AMENDMENTS TO THE LOAN AGREEMENT
2.1
The Parties agree that the provisions of the Loan Agreement are hereby amended with effect on and from the Effective Date in the following manner:
2.1.1
subparagraph b) under the definition of "Availability Period" is deleted and replaced with the following: "in respect of Facility B, the period from the delivery of an amendment (No. 1) to the Warrant Agreement in a form satisfactory to the Original Lender) to the date falling six months prior to the Final Maturity Date";
2.1.2
the definitions of “Milestone” and “Milestone Period” are deleted;
2.1.3
Clause 5.2 (b) (i) is deleted and replaced with the following: “the proposed Utilisation Date is a Business Day within the Availability Period (as defined with respect to Facility B)”;
2.1.4
Clause 10.1 is deleted and replaced with the following: “The Company shall pay to the Original Lender an arrangement fee in the amount and at the times agreed in a Fee Letter, except that the Original Lender specifically agrees that, notwithstanding any language in the Fee Letter to the contrary, no Arrangement Fee will be due with respect to Facility B.";
2.1.5
Clause 17.7 (d) is deleted and replaced with the following: "amounts due under the Xxxxxxxx Land Mortgage except to the extent the principal amount due thereunder exceeds $2,800,000"; and
2.1.6
Schedule 8 is deleted.

**Required task:** Using the loan amendments above, mark each statement yes or no and quote the words that decide it. 1. The definitions of "Milestone" and "Milestone Period" are removed. 2. The Original Lender will collect an arrangement fee for Facility B. 3. Schedule 8 stays in place.

**Data excerpts:**
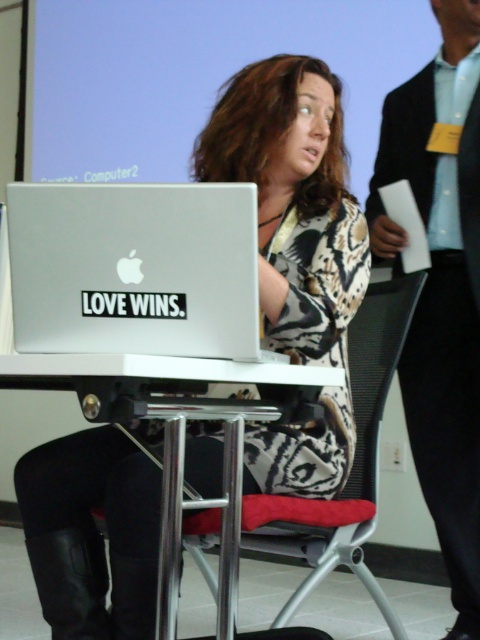
Question: Which object appears farthest from the camera in this image?

Choices:
 (A) black mesh chair at center
 (B) matte silver laptop at center
 (C) white plastic table at center
 (D) silver metallic laptop at center

Answer: (A)

Question: Does matte silver laptop at center have a greater width compared to black mesh chair at center?

Choices:
 (A) yes
 (B) no

Answer: (B)

Question: Does matte silver laptop at center have a lesser width compared to light blue shirt at upper right?

Choices:
 (A) no
 (B) yes

Answer: (A)

Question: Is silver metallic laptop at center thinner than white plastic table at center?

Choices:
 (A) no
 (B) yes

Answer: (B)

Question: Which of the following is the closest to the observer?

Choices:
 (A) (330, 412)
 (B) (456, 208)

Answer: (A)

Question: Among these objects, which one is nearest to the camera?

Choices:
 (A) black mesh chair at center
 (B) matte silver laptop at center

Answer: (B)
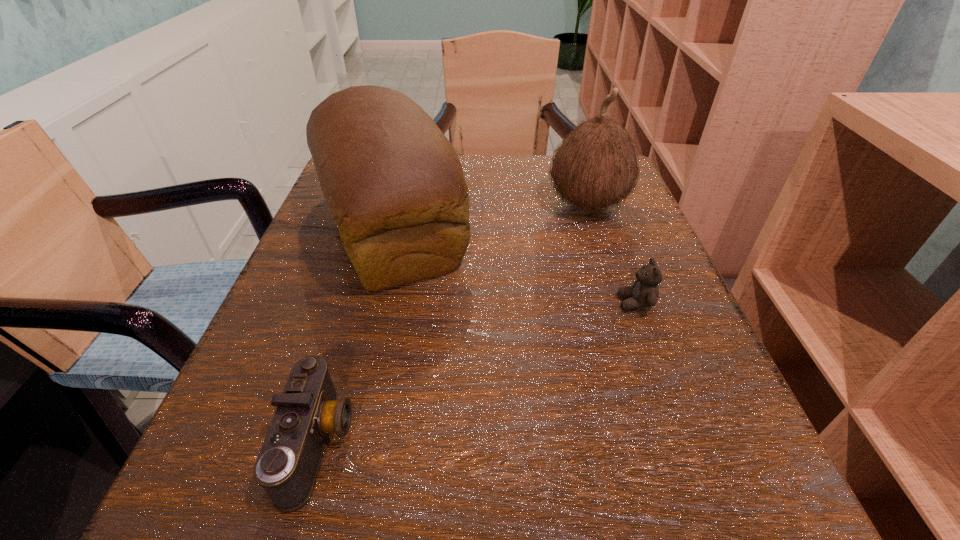
Image resolution: width=960 pixels, height=540 pixels. What are the coordinates of `vacant space in between the coconut and the teddy bear` in the screenshot? It's located at (612, 254).

You are a GUI agent. You are given a task and a screenshot of the screen. Output one action in this format:
    pyautogui.click(x=<x>, y=<y>)
    Task: Click on the free point between the camera and the coconut
    The image size is (960, 540).
    Given the screenshot: What is the action you would take?
    pyautogui.click(x=453, y=323)

Find the location of a particular element. The width and height of the screenshot is (960, 540). unoccupied position between the nearest object and the bread is located at coordinates (354, 336).

Image resolution: width=960 pixels, height=540 pixels. What are the coordinates of `empty space that is in between the coconut and the bread` in the screenshot? It's located at (489, 217).

Find the location of `unoccupied position between the teddy bear and the bread`. unoccupied position between the teddy bear and the bread is located at coordinates (513, 266).

At what (x,y) coordinates should I click in order to perform the action: click on vacant region between the nearest object and the teddy bear. Please return your answer as a coordinate pair (x, y). Looking at the image, I should click on (x=477, y=373).

Locate an element on the screen. This screenshot has height=540, width=960. object that is the second closest to the teddy bear is located at coordinates (394, 184).

Locate which object ranks in proximity to the nearest object. Please provide its 2D coordinates. Your answer should be formatted as a tuple, i.e. [(x, y)], where the tuple contains the x and y coordinates of a point satisfying the conditions above.

[(394, 184)]

At what (x,y) coordinates should I click in order to perform the action: click on blank area in the image that satisfies the following two spatial constraints: 1. on the surface of the coconut; 2. on the front side of the bread. Please return your answer as a coordinate pair (x, y). Looking at the image, I should click on (595, 229).

The width and height of the screenshot is (960, 540). Identify the location of free location that satisfies the following two spatial constraints: 1. on the surface of the coconut; 2. on the front side of the bread. (595, 229).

**Task response:**
1. Yes: "the definitions of “Milestone” and “Milestone Period” are deleted"
2. No: "no Arrangement Fee will be due with respect to Facility B"
3. No: "Schedule 8 is deleted."